I very strongly opined y III the court that the managers foremost obligation of prudence demanded that he stay the course until more clarity and documentary precision was achieved. They argued he should have dramatically altered his investment approach regardless of the uncertainties, lack of clarity and lack of complete documentation. I cannot imagine any fiduciary taking the knee-jerk actions they suggested or operating on faith and ignoring the “stay the course” directives they received directly from the now-offended trustee. I personally thought all claims should be dismissed and vacated as frivolous.

What I learned in the call a few weeks ago was that the sole arbitrator did not agree with the defenses of my client or with my opinions, but rather chose to grant a more or less 2/3 award to the claimant. Thst amounted to several million dollars. That was a shocking conclusion that reminded me that litigation can go in any direction, especially when at the whim of one person, who may or may not have pre-established biases.

Then yesterday I got a call on another case that concluded in November. This was one where I represented the claimant, who lost $25 million in an aggressive investment strategy solicited, recommended and managed by a broker. Our claim was that it was inappropriately and imprudently recommended and managed and was, indeed, not a suitable investment for the client. These sorts of claims are always hard because they require adjudication of whether an investor should have known better than to allow themselves to be misled. While I also believed quite strongly in our case and my opinions as expressed to the panel of three arbitrators over a hearing span of almost three years, I also expected a moderated outcome with perhaps half the loses awarded to the claimants.

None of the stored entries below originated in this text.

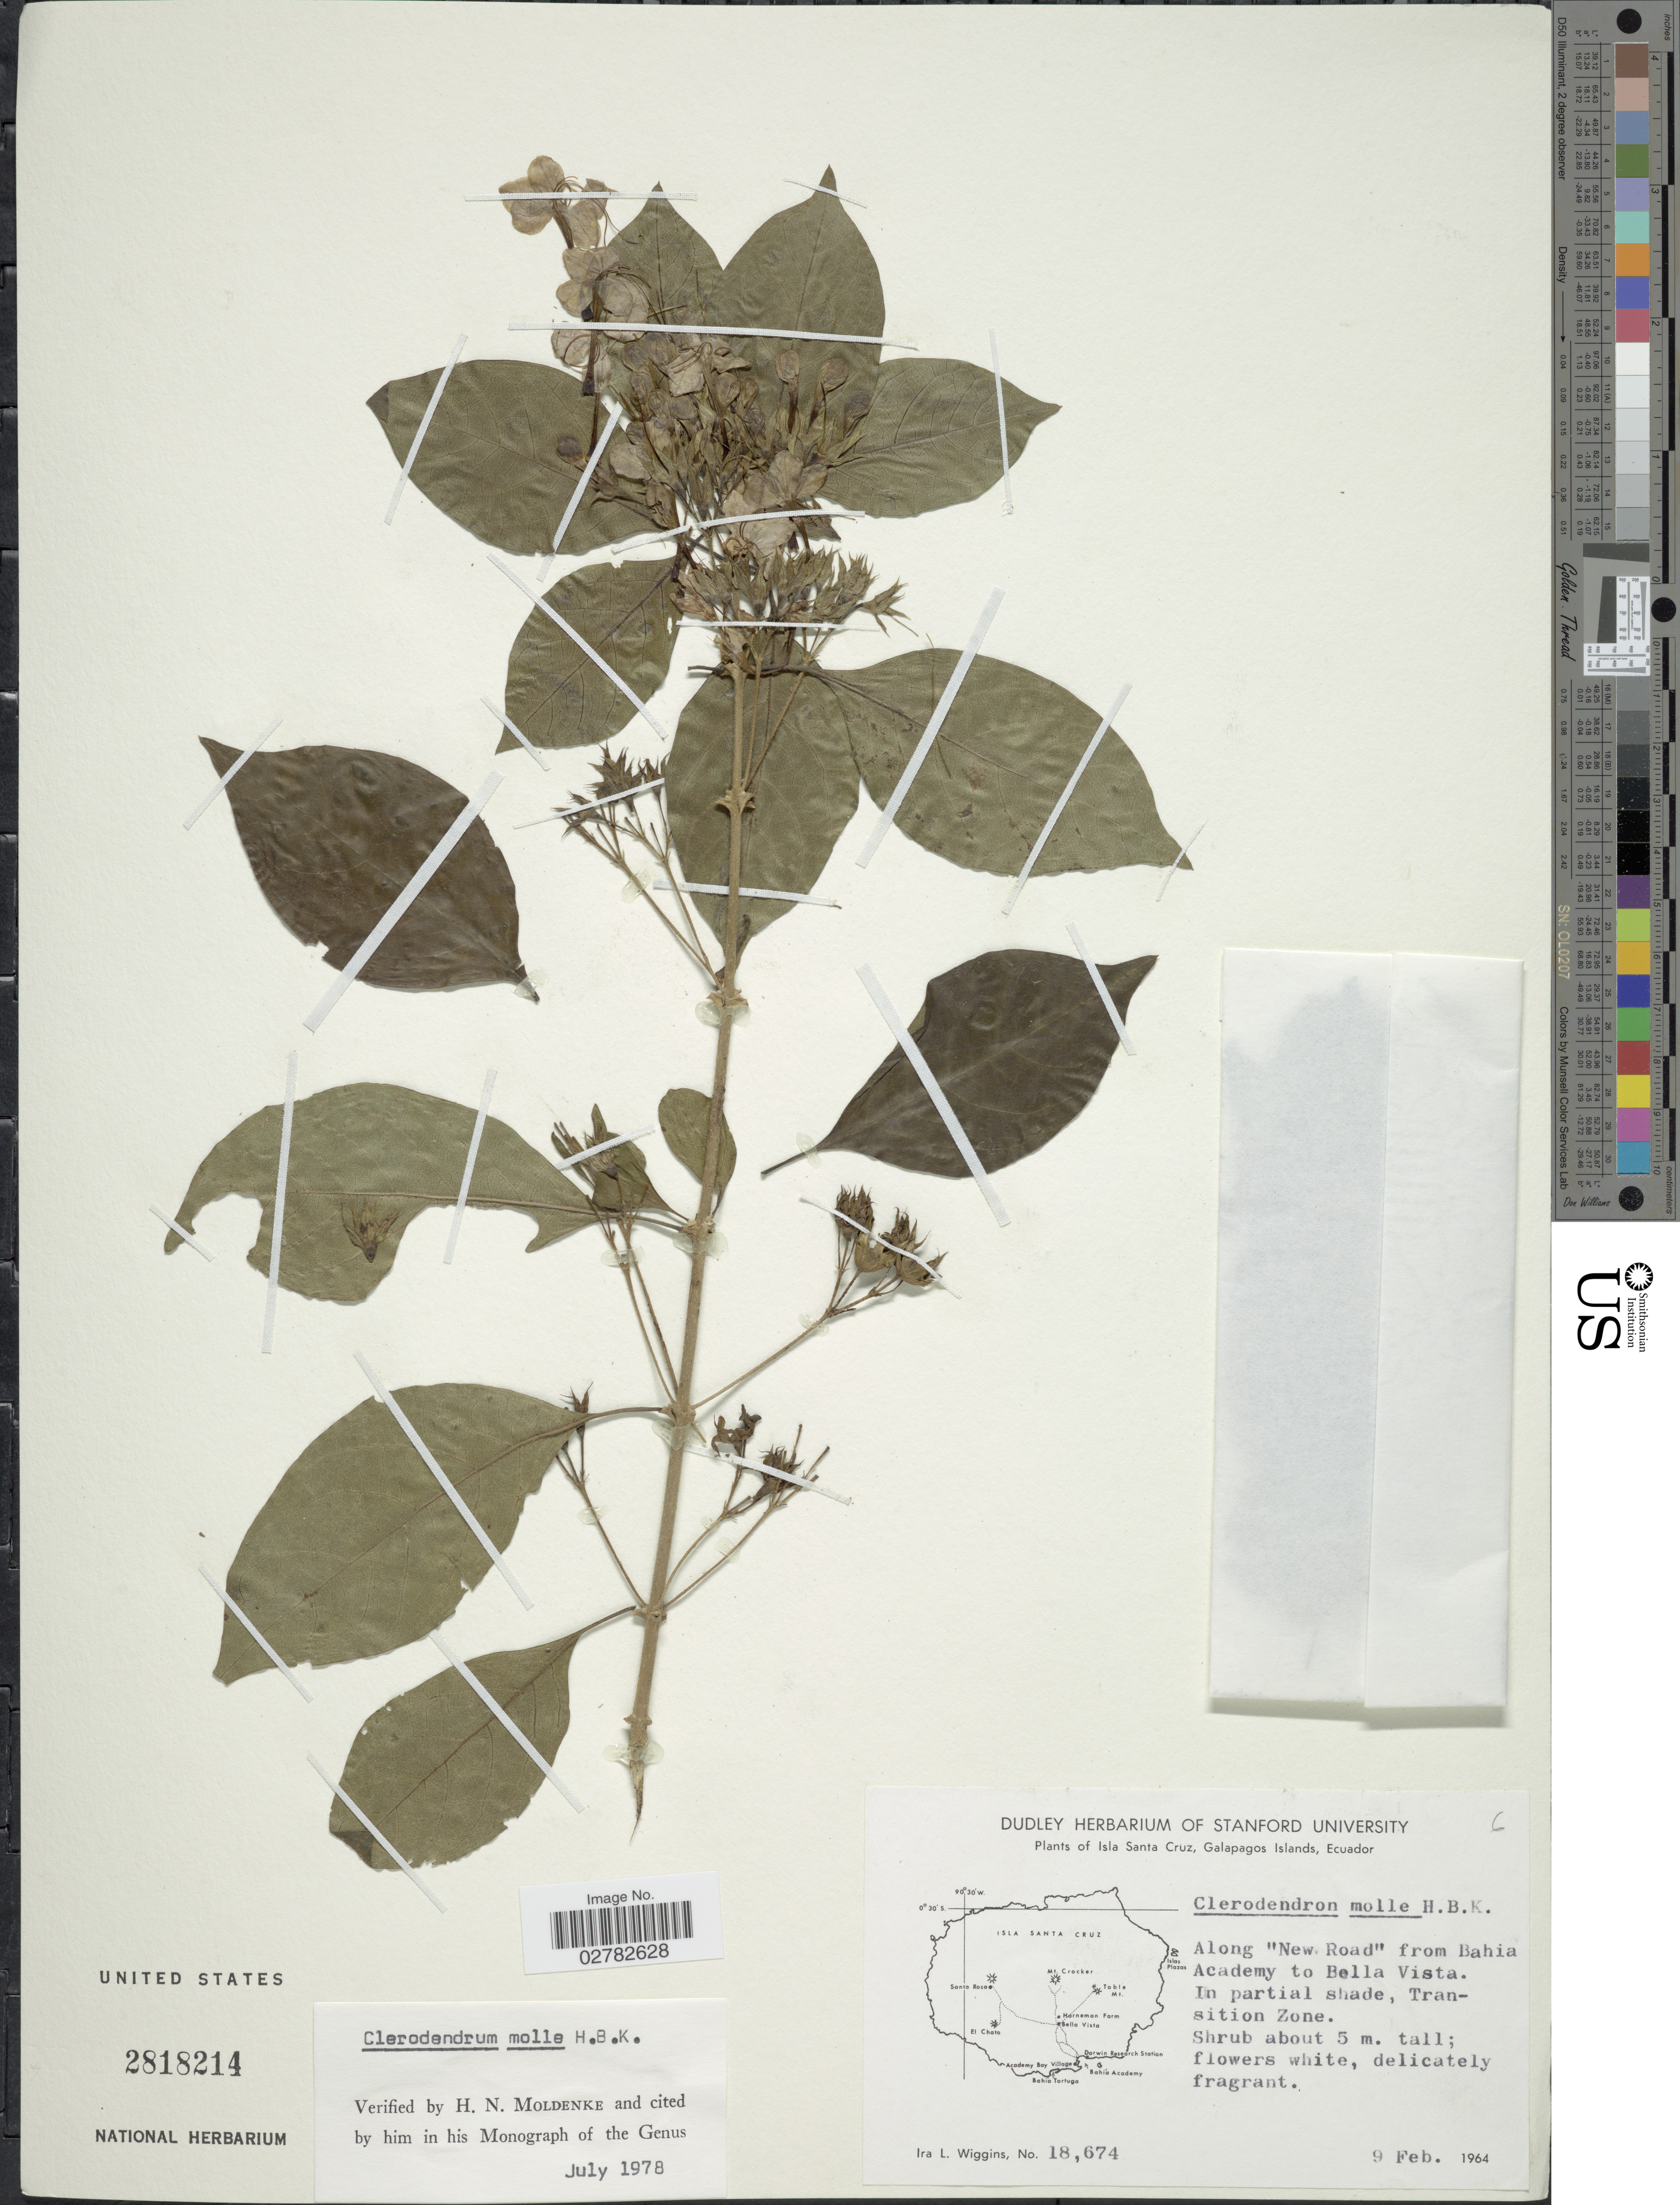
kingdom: Plantae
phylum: Tracheophyta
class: Magnoliopsida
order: Lamiales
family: Lamiaceae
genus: Clerodendrum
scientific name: Clerodendrum molle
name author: Kunth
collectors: I. L. Wiggins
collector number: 18674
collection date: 1964-02-09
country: Ecuador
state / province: Colón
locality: Isla Santa Cruz, Galapagos Islands. Along "New Road" from Bahia Academy to Bella Vista.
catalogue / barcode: US 2818214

What happened was that the panel awarded full restitution plus treble damages totaling almost $100 million. According to the lawyers, this was in large part due to the credibility placed by the arbitrators on the strength of my opinions. I am obviously very pleased by this outcome (as is the client) and feel that the very careful preparation of the case and the thoughtful consideration by the three arbitrators led to this very positive and well-deserved outcome.

What these two cases remind me is that the reason the civil justice system exists is that differing opinions of righteousness will always exist. Sometimes you lose when you perhaps should have won and sometimes you win bigger than you thought possible. Why should litigation be any different than life in general?